Elbette bu bizim müşahedemizdir ki, iman edilmesi zorunlu noktalar arasına girmez!.

 

 

BÂ’S

BEDEN SIÇRAMASI-BEDEN DÖNÜŞMESİ-RUHÂNİ DİRİLİŞ

Bilincin "Ölüm"ü tadması

  • Bilincin bir holografik boyuttan diğerine geçişi(Bir boyuttan, diğer bir boyuta geçiş)

  • Yeni bir doğum, yeni bir başlangıç, bir sonun ardındaki bir ilk!

  • Bilincin bedenin tükenişiyle birlikte yeni bir bedenle yaşamına devam etmesi

  • Bedenle ilgisi kesilen Bilincin ruhu kullanmaya başlaması

  • Yeni bir doğum, yeni bir başlangıç

  • Bir yapının son bulmasının akabinde ikinci bir yapının varolması

  • Bir sonun ardındaki bir ilk

  • Bir boyuttan, diğer bir boyuta geçiş

  • Bir yaşam bitiminin hemen akabinde başlayan yeni bir yaşam...

  • Yeni bir bedenle yeni bir boyutta oluşum...

  • Ruhâni Diriliş

  • Yeni bir yapıyla yaşama devam

  • Yeni bir bedenle yaşam

  • Allah'a dönme

 
ALLAH’IN İNSANI BÂ’S ETMESİ
 

Bu madde bedende- fizik bedende yaşayan varlığın, şuurun, bilincin, bu bedenin tükenişiyle birlikte yeni bir bedenle yaşamına devam etmesidir.

 

 KIYAMETTE DEĞİL;

ÖLÜMÜ TADIŞIN HEMEN AKABİNDE GERÇEKLEŞEN "BA'S"

 

Ölüm, bilince hiç bir kesiklik getirmez!

 

Hammadde vücuda giriyor, bioelektrik enerjiye dönüşüyor; bu bioelektrik enerji organik bilgisayarı besliyor.

Organik bilgisayar yani beyin, bu bioelektrik enerjiyi alıyor; kendi bünyesinde değerlendirerek mikrodalga enerjiye dönüştürüyor ve bu mikrodalga enerjinin bir kısmını çeşitli dalgalar şeklinde dışarı yayıyor.
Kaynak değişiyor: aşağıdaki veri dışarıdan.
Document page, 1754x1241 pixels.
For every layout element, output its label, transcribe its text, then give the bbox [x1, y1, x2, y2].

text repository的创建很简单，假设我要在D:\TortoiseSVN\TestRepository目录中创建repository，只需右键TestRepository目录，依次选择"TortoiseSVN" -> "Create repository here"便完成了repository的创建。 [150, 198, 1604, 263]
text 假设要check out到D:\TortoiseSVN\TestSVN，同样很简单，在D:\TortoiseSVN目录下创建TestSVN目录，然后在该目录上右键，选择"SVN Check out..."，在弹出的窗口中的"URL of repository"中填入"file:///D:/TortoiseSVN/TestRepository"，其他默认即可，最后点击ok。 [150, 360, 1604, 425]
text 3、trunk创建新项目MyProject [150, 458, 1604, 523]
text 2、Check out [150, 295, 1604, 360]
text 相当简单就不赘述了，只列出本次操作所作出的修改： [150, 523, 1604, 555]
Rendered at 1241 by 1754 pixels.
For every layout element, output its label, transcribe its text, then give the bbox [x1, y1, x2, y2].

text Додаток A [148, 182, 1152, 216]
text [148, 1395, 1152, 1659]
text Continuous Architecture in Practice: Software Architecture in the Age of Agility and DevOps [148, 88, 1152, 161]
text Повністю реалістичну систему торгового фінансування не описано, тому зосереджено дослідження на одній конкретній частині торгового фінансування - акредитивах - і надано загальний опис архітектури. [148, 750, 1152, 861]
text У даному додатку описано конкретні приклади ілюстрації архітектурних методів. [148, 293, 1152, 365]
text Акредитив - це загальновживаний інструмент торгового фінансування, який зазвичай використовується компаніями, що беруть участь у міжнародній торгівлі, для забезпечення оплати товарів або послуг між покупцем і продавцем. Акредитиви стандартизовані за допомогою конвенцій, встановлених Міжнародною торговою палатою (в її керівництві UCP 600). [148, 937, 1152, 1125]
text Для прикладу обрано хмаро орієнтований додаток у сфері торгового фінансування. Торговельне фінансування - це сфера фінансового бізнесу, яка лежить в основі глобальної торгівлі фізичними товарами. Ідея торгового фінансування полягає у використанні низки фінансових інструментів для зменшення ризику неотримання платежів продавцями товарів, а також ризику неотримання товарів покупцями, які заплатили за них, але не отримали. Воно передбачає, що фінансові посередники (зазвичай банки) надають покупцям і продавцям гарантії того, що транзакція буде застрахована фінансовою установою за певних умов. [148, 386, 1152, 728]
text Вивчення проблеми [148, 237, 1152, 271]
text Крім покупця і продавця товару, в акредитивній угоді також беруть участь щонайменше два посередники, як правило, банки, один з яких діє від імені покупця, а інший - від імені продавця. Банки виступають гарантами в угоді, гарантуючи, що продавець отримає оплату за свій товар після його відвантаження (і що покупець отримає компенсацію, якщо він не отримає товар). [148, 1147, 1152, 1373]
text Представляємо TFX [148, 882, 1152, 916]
Bir kısmını da kendi yeni bedenini meydana getirmek için kullanıyor.

Yani sizin bedeninizin kullanılmaz hâle gelmesinden sonra yaşamınızın devam edeceği “Mikrodalga bedeninizi” oluşturuyor beyin! .

Ve bunu sanki televizyon dalgaları misalinde olduğu gibi, tüm zihinsel faaliyetleri ses ve görüntü dalgalarını elektrik dalgasına çevirerek televizyon dalgası şekline dönüşmesi gibi, tüm zihinsel faaliyetlerini ana taşıyıcı dalgalara yüklemek suretiyle eskilerin “RUH” adını verdiği maddeötesi bedeninizi meydana getiriyor. Yani ruh diye bahsetttikleri şey, biz doğarken eskiden yaratılmış da(!) dışarda sırasını bekleyip dünyaya bu bedene gelip giren bir şey değil!

“Ruh” ismiyle işaret edilen yapı, bir mikrodalga bedendir ki, beyin tarafından üretilir. Ve beyin, ürettiği bu taşıyıcı dalgalara, “Bellek Dalgaları” dediğimiz ses ve görüntü dalgalarını ve tüm zihinsel faaliyeti yükler.

Bu sebeple kişi “ölüm” dediğimiz olayı yaşadığı anda beyin durur. Beynin bioelektrik beslemesi bedende durur. Dolayısıyla beden manyetizmasını yitirir ve böylece de o mikrodalga beden serbest kalır.

Nasıl ki şu elektrik şebekesini bir yedek jeneratöre bağlarsak ve elektrik kesildiği anda otomatik olarak jeneratör devreye girip burada hiç kesintisiz ışık devam ederse; aynı şekilde şuur da, bilinç de beynin durmasıyla birlikte mikrodalga bedende yaşamına devam eder.

İşte bu sebepten dolayıdir ki hiçbir insan ilk anda öldüğünü farketmez!.

Ölüm, bilince hiç bir kesiklik getirmez!

 Hattâ çok zaman, kişi, ilk anda ölümü tattığını bile farketmez.

 Şuurlu bir şekilde çevresini algılar ve ağlayıp haykıranlar yüzünden ilk anda paniğe kapılıp, büyük üzüntü duyar!.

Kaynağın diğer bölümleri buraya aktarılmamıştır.